Records contained in a dataset
*** Block opens ***
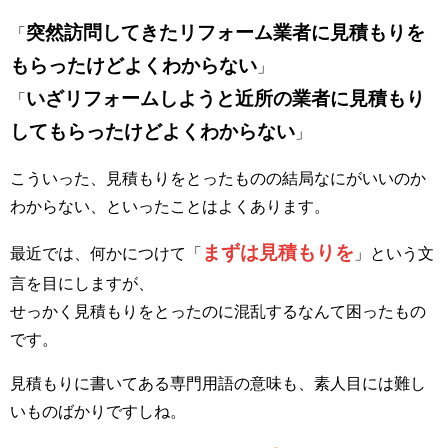
突然訪問してきたリフォーム業者に見積もりを
「
もらったけどよくわからない
」
いざリフォームしようと近所の業者に見積もり
「
してもらったけどよくわからない
」
こういった、見積もりをとったものの結局なにがいいのか
わからない、といったことはよくあります。
まずは見積もりを
最近では、何かにつけて「
」という文
言を目にしますが、
せっかく見積もりをとったのに混乱するなんて困ったもの
です。
見積もりに書いてある専門用語の意味も、素人目には難し
いものばかりですしね。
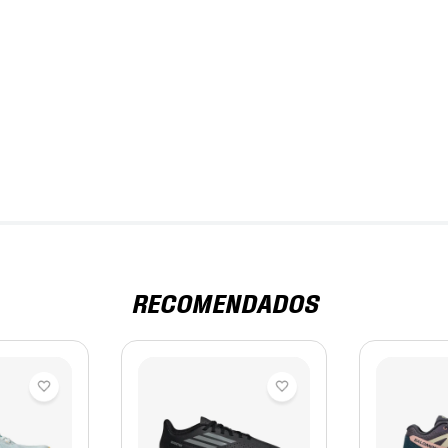
RECOMENDADOS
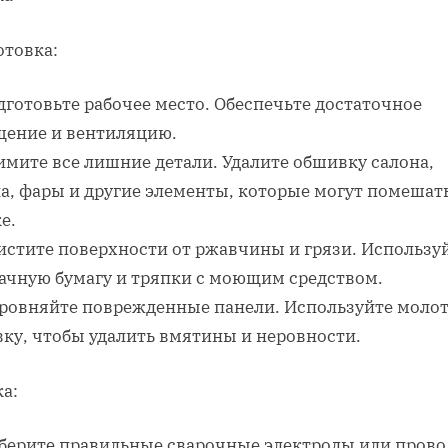
отовка:
дготовьте рабочее место. Обеспечьте достаточное
щение и вентиляцию.
имите все лишние детали. Удалите обшивку салона,
ла, фары и другие элементы, которые могут помешат
е.
чистите поверхности от ржавчины и грязи. Использу
ачную бумагу и тряпки с моющим средством.
ыровняйте поврежденные панели. Используйте молот
вку, чтобы удалить вмятины и неровности.
а:
ыберите правильные сварочные электроды или прово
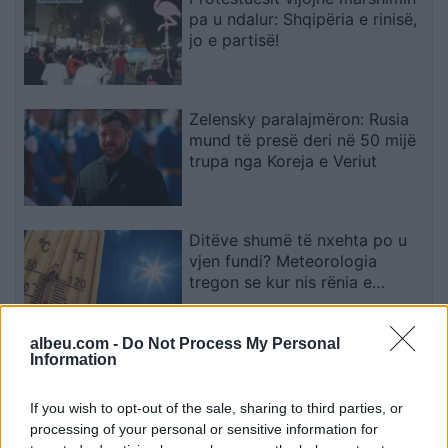
pa u ndalur: Shqipëria e rinisë,
jo e partisë!
Zelensky paralajmëron: Rusia
mund të presë deri në 50 mijë
trupa nga Koreja e Veriut
Ditëve shumë të nxehta po u
vjen fundi? Meteorologia
tregon se kur nis rënia e
temperaturave
albeu.com -
Do Not Process My Personal
Problemet financiare të Clujit
Information
afrojnë largimin e Korenicës
If you wish to opt-out of the sale, sharing to third parties, or
processing of your personal or sensitive information for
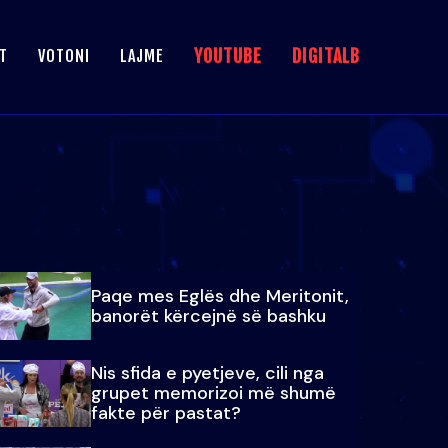
YOUTUBE
DIGITALB
T
VOTONI
LAJME
Paqe mes Eglës dhe Meritonit,
banorët kërcejnë së bashku
Nis sfida e pyetjeve, cili nga
grupet memorizoi më shumë
fakte për pastat?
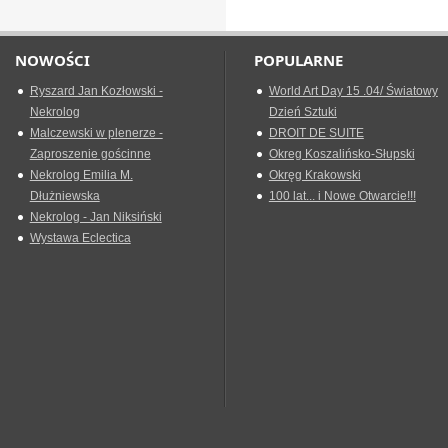
NOWOŚCI
POPULARNE
Ryszard Jan Kozłowski -
World Art Day 15 .04/ Światowy
Nekrolog
Dzień Sztuki
Malczewski w plenerze -
DROIT DE SUITE
Zaproszenie gościnne
Okreg Koszalińsko-Słupski
Nekrolog Emilia M.
Okręg Krakowski
Dłużniewska
100 lat... i Nowe Otwarcie!!!
Nekrolog - Jan Niksiński
Wystawa Eclectica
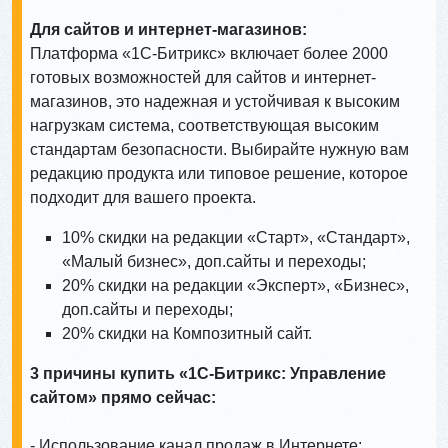
Для сайтов и интернет-магазинов:
Платформа «1С-Битрикс» включает более 2000
готовых возможностей для сайтов и интернет-
магазинов, это надежная и устойчивая к высоким
нагрузкам система, соответствующая высоким
стандартам безопасности. Выбирайте нужную вам
редакцию продукта или типовое решение, которое
подходит для вашего проекта.
10% скидки на редакции «Старт», «Стандарт»,
«Малый бизнес», доп.сайты и переходы;
20% скидки на редакции «Эксперт», «Бизнес»,
доп.сайты и переходы;
20% скидки на Композитный сайт.
3 причины купить «1С-Битрикс: Управление
сайтом» прямо сейчас:
- Использование канал продаж в Интернете;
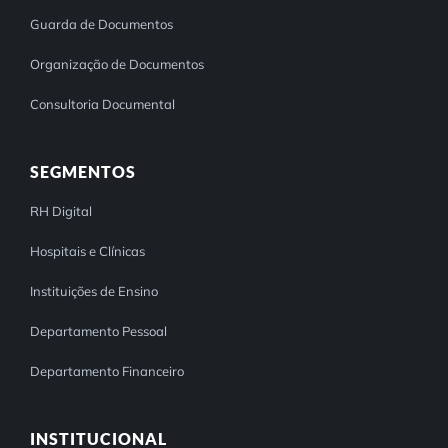
Guarda de Documentos
Organização de Documentos
Consultoria Documental
SEGMENTOS
RH Digital
Hospitais e Clínicas
Instituições de Ensino
Departamento Pessoal
Departamento Financeiro
INSTITUCIONAL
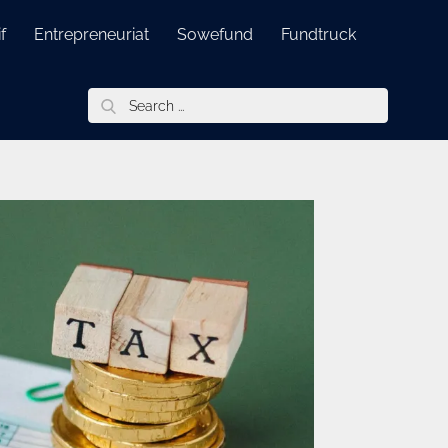
f
Entrepreneuriat
Sowefund
Fundtruck
Search
for:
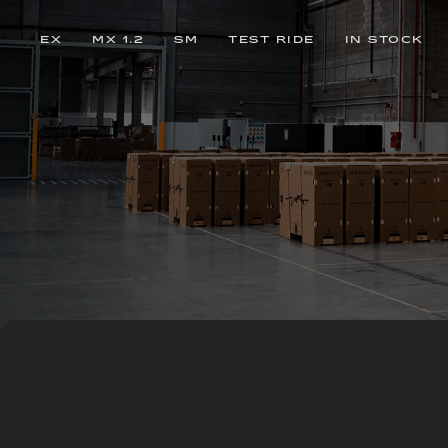
EX
MX 1.2
SM
TEST RIDE
IN STOCK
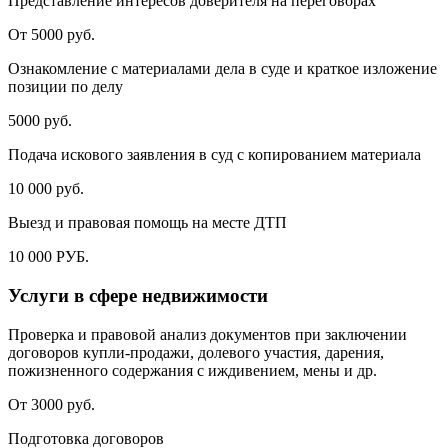
Представление интересов доверителя на переговорах
От 5000 руб.
Ознакомление с материалами дела в суде и краткое изложение
позиции по делу
5000 руб.
Подача искового заявления в суд с копированием материала
10 000 руб.
Выезд и правовая помощь на месте ДТП
10 000 РУБ.
Услуги в сфере недвижимости
Проверка и правовой анализ документов при заключении
договоров купли-продажи, долевого участия, дарения,
пожизненного содержания с иждивением, мены и др.
От 3000 руб.
Подготовка договоров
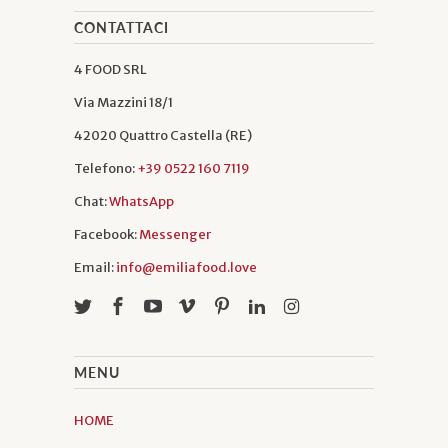
CONTATTACI
4 FOOD SRL
Via Mazzini 18/1
42020 Quattro Castella (RE)
Telefono:
+39 0522 160 7119
Chat:
WhatsApp
Facebook:
Messenger
Email:
info@emiliafood.love
MENU
HOME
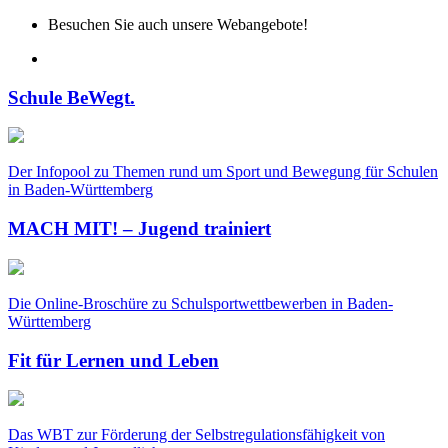
Besuchen Sie auch unsere Webangebote!
Schule BeWegt.
Der Infopool zu Themen rund um Sport und Bewegung für Schulen
in Baden-Württemberg
MACH MIT! – Jugend trainiert
Die Online-Broschüre zu Schulsportwettbewerben in Baden-
Württemberg
Fit für Lernen und Leben
Das WBT zur Förderung der Selbstregulationsfähigkeit von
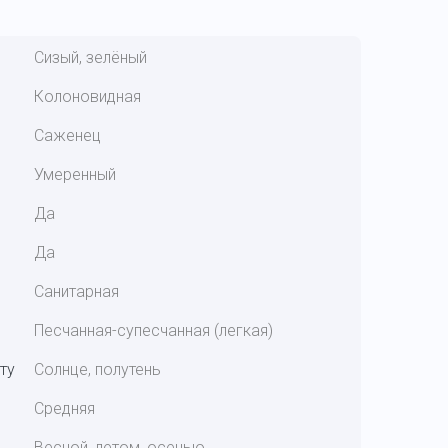
Сизый, зелёный
Колоновидная
Саженец
Умеренный
Да
Да
Санитарная
Песчанная-супесчанная (легкая)
ту
Солнце, полутень
Средняя
Весной, летом, осенью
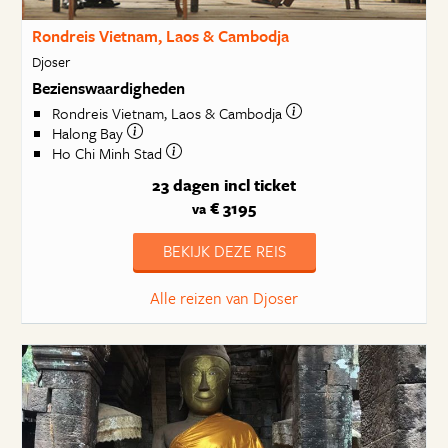
Rondreis Vietnam, Laos & Cambodja
Djoser
Bezienswaardigheden
Rondreis Vietnam, Laos & Cambodja
Halong Bay
Ho Chi Minh Stad
23 dagen
incl ticket
€ 3195
va
BEKIJK DEZE REIS
Alle reizen van Djoser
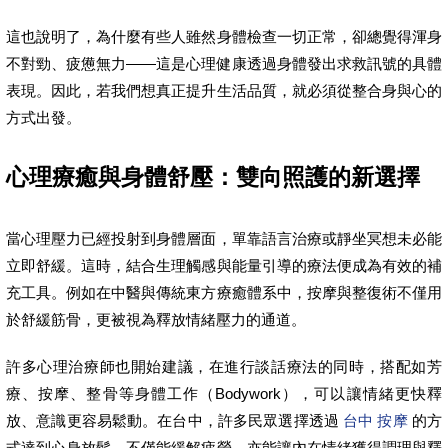
這也說明了，為什麼有些人雖然身體檢查一切正常，卻總覺得渾身
不對勁、疲憊無力——這是心理健康透過身體發出求救訊號的具體
表現。因此，若我們想真正提升生活品質，就必須從整合身與心的
方式出發。
心理療癒與身體舒壓：雙向照護的新選擇
當心理壓力已經投射到身體層面，單靠語言治療或靜坐冥想未必能
立即舒緩。這時，結合生理觸感與能量引導的療法便成為有效的補
充工具。例如在中醫與傳統東方療癒體系中，按摩與整復術不僅用
於舒緩筋骨，更被視為釋放情緒壓力的通道。
許多心理治療師也開始建議，在進行談話療法的同時，搭配如芳
療、按摩、整骨等身體工作（Bodywork），可以讓情緒更快釋
放、意識更容易鬆動。在台中，許多民眾選擇透過
台中 按摩
的方
式達到心身放鬆，不僅能緩解疲勞，亦能讓內在情緒獲得調理與釋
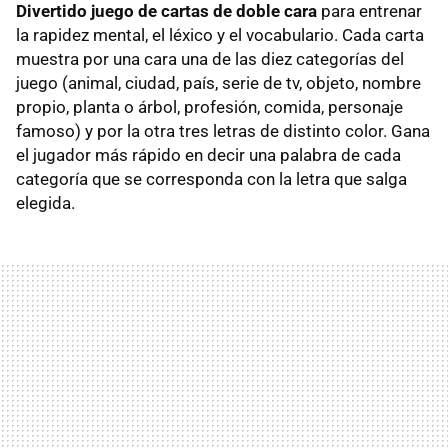
Divertido juego de cartas de doble cara
para entrenar
la rapidez mental, el léxico y el vocabulario. Cada carta
muestra por una cara una de las diez categorías del
juego (animal, ciudad, país, serie de tv, objeto, nombre
propio, planta o árbol, profesión, comida, personaje
famoso) y por la otra tres letras de distinto color. Gana
el jugador más rápido en decir una palabra de cada
categoría que se corresponda con la letra que salga
elegida.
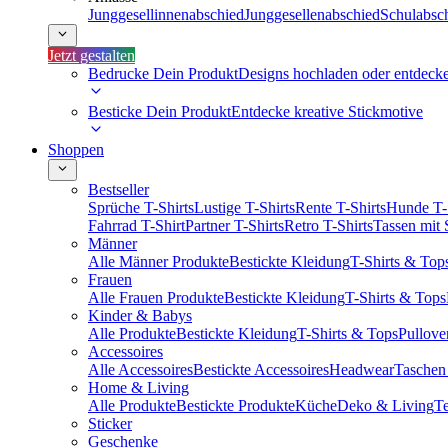
Junggesellinnenabschied
Junggesellenabschied
Schulabsc
Jetzt gestalten
Bedrucke Dein Produkt
Designs hochladen oder entdeck
Besticke Dein Produkt
Entdecke kreative Stickmotive
Shoppen
Bestseller
Sprüche T-Shirts
Lustige T-Shirts
Rente T-Shirts
Hunde T-
Fahrrad T-Shirt
Partner T-Shirts
Retro T-Shirts
Tassen mit
Männer
Alle Männer Produkte
Bestickte Kleidung
T-Shirts & Top
Frauen
Alle Frauen Produkte
Bestickte Kleidung
T-Shirts & Tops
Kinder & Babys
Alle Produkte
Bestickte Kleidung
T-Shirts & Tops
Pullove
Accessoires
Alle Accessoires
Bestickte Accessoires
Headwear
Taschen
Home & Living
Alle Produkte
Bestickte Produkte
Küche
Deko & Living
Te
Sticker
Geschenke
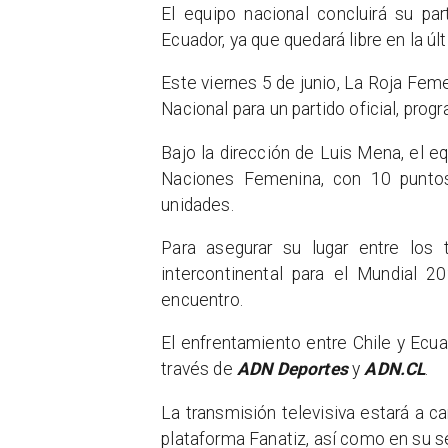
El equipo nacional concluirá su par
Ecuador, ya que quedará libre en la úl
Este viernes 5 de junio, La Roja Femen
Nacional para un partido oficial, prog
Bajo la dirección de Luis Mena, el e
Naciones Femenina, con 10 puntos
unidades.
Para asegurar su lugar entre los
intercontinental para el Mundial 2
encuentro.
El enfrentamiento entre Chile y Ecu
través de
ADN Deportes
y
ADN.CL
.
La transmisión televisiva estará a c
plataforma Fanatiz, así como en su 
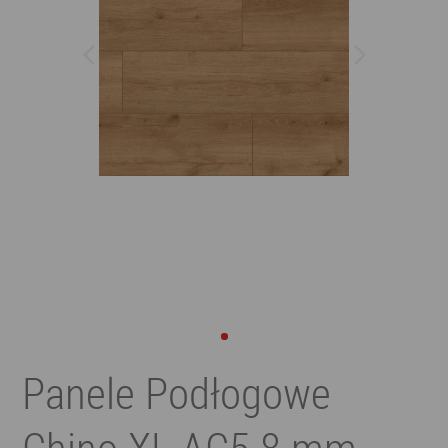
Panele Podłogowe
Chino XL AC5 8 mm,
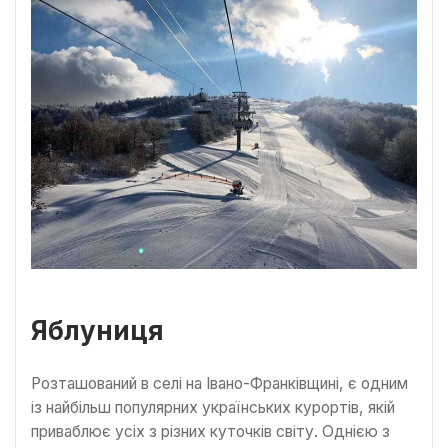
Яблуниця
Розташований в селі на Івано-Франківщині, є одним
із найбільш популярних українських курортів, якій
приваблює усіх з різних куточків світу. Однією з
*** Block closes ***
Lines to set down from above: the line with "Bedrucke Dein Produkt", the line with "Alle Accessoires", and every line between, each exactly as written.

Bedrucke Dein Produkt
Designs hochladen oder entdeck
Besticke Dein Produkt
Entdecke kreative Stickmotive
Shoppen
Bestseller
Sprüche T-Shirts
Lustige T-Shirts
Rente T-Shirts
Hunde T-
Fahrrad T-Shirt
Partner T-Shirts
Retro T-Shirts
Tassen mit
Männer
Alle Männer Produkte
Bestickte Kleidung
T-Shirts & Top
Frauen
Alle Frauen Produkte
Bestickte Kleidung
T-Shirts & Tops
Kinder & Babys
Alle Produkte
Bestickte Kleidung
T-Shirts & Tops
Pullove
Accessoires
Alle Accessoires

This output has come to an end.